Abstract

Sylvia Legge, a friend since childhood of the Sturge Moore family, has written an absorbing story of three interrelated religious families — the Baptist Moores and the Quaker Sturges in England, and the Vaudois Appias in France. The story is framed by the relations of “affectionate cousins” in these family lines, beginning with the marriage of Henry and Lydia Sturge in 1838 and ending with the marriage of Thomas Sturge Moore and Marie Appia in 1903. The author straightforwardly allows that the study is “not the scholarly biography of Thomas Sturge Moore and critical assessment of his work that should be written,” but the book is none the less scholarly in method and provides literary historians with needed information about Sturge Moore’s London circle.
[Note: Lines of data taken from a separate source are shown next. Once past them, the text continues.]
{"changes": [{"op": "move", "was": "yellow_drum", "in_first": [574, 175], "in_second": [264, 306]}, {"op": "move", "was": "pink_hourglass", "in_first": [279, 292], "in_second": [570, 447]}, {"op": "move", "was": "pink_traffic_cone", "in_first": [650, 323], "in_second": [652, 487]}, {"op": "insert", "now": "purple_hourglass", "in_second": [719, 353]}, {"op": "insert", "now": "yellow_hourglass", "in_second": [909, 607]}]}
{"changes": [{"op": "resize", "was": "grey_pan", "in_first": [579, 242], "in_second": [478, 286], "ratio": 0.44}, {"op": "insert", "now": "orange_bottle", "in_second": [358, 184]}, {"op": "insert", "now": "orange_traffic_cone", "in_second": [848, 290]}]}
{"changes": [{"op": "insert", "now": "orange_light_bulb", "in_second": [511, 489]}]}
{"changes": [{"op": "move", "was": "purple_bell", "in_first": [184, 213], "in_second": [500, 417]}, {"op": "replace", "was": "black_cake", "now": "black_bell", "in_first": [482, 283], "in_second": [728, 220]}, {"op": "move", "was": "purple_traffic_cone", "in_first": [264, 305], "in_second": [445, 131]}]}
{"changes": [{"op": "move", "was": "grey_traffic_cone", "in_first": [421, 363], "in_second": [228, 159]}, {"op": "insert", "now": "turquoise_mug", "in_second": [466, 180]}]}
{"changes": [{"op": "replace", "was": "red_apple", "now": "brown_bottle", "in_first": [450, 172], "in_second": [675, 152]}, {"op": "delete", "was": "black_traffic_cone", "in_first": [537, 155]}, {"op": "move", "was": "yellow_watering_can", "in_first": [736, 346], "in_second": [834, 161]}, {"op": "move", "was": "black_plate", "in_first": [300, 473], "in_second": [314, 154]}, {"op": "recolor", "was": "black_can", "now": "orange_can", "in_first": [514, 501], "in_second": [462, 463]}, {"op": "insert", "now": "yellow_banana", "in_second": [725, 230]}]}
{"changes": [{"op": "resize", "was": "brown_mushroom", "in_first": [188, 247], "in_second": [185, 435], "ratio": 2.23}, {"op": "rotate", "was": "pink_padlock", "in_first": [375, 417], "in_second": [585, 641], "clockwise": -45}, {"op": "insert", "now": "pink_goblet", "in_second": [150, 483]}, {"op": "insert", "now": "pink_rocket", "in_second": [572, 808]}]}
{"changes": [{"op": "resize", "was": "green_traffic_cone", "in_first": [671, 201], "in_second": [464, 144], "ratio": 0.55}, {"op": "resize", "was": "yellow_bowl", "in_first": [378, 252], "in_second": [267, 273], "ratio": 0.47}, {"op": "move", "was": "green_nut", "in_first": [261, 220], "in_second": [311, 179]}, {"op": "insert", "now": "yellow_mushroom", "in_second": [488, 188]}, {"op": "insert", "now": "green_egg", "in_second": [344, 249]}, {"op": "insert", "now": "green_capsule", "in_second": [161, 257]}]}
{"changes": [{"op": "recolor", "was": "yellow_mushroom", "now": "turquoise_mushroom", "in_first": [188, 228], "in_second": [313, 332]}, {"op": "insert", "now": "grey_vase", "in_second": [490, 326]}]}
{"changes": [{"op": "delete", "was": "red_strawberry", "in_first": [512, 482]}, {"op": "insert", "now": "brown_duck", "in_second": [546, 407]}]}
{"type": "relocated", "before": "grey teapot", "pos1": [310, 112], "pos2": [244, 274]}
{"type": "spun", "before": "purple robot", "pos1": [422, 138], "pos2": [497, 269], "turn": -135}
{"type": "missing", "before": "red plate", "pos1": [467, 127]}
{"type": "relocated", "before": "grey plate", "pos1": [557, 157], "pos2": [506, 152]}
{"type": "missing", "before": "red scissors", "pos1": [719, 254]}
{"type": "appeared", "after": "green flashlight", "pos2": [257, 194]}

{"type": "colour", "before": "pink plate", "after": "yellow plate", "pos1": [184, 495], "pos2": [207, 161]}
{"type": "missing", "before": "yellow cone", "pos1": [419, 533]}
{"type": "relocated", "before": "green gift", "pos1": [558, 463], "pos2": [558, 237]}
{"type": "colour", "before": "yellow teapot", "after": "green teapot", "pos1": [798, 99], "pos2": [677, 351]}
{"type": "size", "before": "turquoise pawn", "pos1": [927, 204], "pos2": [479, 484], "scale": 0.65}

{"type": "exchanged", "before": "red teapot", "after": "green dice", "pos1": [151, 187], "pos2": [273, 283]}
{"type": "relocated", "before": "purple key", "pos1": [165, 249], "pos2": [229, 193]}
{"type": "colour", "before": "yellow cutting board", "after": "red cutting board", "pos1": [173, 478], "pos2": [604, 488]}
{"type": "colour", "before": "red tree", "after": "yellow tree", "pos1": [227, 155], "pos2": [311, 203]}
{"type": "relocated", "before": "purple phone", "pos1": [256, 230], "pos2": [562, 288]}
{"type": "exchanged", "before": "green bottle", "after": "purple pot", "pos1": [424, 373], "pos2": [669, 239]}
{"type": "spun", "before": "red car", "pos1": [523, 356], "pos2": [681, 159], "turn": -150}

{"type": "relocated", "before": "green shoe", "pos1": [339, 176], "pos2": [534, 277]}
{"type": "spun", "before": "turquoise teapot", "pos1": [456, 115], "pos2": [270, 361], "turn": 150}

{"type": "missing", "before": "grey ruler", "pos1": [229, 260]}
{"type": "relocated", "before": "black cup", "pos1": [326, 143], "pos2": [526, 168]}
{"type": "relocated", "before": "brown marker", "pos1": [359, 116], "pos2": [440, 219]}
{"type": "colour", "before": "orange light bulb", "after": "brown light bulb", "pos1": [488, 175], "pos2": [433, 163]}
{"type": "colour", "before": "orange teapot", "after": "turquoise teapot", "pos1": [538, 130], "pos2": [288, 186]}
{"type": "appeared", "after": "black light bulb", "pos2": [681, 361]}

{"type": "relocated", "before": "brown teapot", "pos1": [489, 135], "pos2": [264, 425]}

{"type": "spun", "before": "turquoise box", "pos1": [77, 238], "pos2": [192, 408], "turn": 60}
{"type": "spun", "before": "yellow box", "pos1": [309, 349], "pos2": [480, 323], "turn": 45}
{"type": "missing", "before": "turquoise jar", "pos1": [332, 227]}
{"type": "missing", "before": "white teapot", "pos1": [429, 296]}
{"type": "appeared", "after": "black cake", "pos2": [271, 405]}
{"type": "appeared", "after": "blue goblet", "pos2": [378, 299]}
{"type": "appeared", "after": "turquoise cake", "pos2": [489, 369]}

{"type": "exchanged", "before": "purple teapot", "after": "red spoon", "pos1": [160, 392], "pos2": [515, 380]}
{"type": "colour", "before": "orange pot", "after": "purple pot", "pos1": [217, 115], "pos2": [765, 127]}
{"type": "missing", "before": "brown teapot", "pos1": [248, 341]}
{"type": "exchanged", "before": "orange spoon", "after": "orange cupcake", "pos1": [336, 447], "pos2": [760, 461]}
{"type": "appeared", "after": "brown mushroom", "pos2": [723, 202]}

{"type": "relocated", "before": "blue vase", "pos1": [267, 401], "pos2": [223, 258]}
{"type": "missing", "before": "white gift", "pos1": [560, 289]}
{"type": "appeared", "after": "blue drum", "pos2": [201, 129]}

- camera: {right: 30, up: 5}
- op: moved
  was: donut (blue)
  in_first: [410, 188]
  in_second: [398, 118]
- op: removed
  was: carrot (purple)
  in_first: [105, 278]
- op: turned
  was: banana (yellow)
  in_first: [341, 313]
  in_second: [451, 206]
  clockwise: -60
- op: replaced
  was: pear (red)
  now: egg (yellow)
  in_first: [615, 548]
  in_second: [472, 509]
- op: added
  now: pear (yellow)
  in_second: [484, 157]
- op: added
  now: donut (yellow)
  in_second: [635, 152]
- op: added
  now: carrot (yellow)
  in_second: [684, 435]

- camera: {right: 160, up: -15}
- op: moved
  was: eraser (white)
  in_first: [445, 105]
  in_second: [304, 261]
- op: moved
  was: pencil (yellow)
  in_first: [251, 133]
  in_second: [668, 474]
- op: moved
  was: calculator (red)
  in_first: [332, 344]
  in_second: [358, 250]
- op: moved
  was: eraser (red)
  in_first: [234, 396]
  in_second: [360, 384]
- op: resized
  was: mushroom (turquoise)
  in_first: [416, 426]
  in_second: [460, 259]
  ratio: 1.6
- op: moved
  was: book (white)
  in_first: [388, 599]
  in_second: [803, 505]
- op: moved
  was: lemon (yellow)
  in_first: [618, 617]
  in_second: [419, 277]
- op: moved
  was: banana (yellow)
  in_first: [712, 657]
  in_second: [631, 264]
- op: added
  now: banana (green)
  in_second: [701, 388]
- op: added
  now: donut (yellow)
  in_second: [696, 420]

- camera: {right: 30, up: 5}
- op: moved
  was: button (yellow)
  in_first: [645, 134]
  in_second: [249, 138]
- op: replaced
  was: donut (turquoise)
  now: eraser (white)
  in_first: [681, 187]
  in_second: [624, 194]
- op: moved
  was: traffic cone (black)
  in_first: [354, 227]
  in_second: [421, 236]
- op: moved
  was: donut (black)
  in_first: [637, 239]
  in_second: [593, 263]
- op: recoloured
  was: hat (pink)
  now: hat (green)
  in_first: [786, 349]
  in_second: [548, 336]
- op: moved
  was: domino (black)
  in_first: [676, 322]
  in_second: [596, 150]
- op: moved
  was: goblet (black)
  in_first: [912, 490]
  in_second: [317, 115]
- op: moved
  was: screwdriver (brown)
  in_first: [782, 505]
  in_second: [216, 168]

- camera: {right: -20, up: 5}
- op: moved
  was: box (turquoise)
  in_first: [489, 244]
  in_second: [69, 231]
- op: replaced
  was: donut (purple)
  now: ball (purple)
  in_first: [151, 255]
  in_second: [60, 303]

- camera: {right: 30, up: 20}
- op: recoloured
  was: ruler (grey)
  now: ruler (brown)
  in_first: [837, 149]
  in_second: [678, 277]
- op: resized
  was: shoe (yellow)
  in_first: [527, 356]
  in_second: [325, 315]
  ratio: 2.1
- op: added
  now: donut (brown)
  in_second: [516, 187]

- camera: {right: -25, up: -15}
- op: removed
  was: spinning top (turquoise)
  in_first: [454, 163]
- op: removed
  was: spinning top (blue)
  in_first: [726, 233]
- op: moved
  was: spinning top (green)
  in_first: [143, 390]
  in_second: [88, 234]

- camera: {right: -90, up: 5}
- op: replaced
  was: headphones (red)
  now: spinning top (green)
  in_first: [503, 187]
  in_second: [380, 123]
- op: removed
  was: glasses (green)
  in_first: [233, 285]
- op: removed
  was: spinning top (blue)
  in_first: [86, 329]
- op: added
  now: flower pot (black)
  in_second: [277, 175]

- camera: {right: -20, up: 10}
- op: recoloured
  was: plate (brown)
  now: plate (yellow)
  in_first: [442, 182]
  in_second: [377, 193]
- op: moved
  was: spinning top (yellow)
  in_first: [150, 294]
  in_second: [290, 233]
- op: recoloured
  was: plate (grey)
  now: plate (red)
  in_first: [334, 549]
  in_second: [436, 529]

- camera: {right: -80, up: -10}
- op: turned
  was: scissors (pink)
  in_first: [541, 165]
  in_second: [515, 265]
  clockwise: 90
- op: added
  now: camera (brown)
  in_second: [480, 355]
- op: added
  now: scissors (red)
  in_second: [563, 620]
Yeats found this group quite useful for his early dramatic schemes in London. Much of the literary biography, however, is sacrificed to the delineation of family relationships, particularly to Sturge Moore’s protracted, tortured, yet poetic correspondence with his French cousin over the possibility and difficulty of reciprocal love. The major frustration, however, is that the story ends just as Sturge Moore begins to emerge as a significant literary figure. Aware of its immediate interests and ultimate limitations, the tantalizing narrative underscores the need for a full-scale critical biography and for a serious reappraisal of Sturge Moore’s poetry and verse drama.